## Required work
Please repeat exactly the lines below from the one containing "家券商的推荐；泡泡玛特（9992.HK）获得国海证券、东兴证券等券商推" down to the one containing "尔国际（6969.HK）获得国海证券、东北证券等券商推荐。", both included, and nothing else.

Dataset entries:
=== Begin Enclosure ===
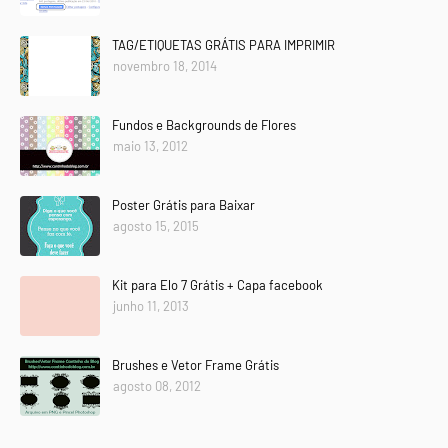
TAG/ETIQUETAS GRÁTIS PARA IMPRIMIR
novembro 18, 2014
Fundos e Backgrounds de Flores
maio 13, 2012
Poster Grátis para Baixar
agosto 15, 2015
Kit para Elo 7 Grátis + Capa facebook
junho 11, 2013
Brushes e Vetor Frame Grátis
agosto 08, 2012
=== End Enclosure ===
=== Begin Enclosure ===
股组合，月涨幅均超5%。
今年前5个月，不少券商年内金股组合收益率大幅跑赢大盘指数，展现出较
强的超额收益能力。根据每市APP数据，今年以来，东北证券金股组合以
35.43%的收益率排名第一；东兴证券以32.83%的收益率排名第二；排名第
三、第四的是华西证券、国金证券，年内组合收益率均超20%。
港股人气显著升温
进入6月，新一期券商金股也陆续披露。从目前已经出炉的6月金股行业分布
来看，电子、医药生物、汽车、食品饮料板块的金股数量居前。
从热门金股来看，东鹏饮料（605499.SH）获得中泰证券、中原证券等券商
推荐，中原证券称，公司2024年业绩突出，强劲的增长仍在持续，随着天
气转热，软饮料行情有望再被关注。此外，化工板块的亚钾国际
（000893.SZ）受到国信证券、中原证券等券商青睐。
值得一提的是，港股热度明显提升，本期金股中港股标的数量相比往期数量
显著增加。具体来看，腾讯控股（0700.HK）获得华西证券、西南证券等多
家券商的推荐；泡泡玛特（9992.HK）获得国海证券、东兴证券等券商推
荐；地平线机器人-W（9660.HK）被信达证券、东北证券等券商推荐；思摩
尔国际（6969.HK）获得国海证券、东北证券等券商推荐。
=== End Enclosure ===
## Your solution
家券商的推荐；泡泡玛特（9992.HK）获得国海证券、东兴证券等券商推
荐；地平线机器人-W（9660.HK）被信达证券、东北证券等券商推荐；思摩
尔国际（6969.HK）获得国海证券、东北证券等券商推荐。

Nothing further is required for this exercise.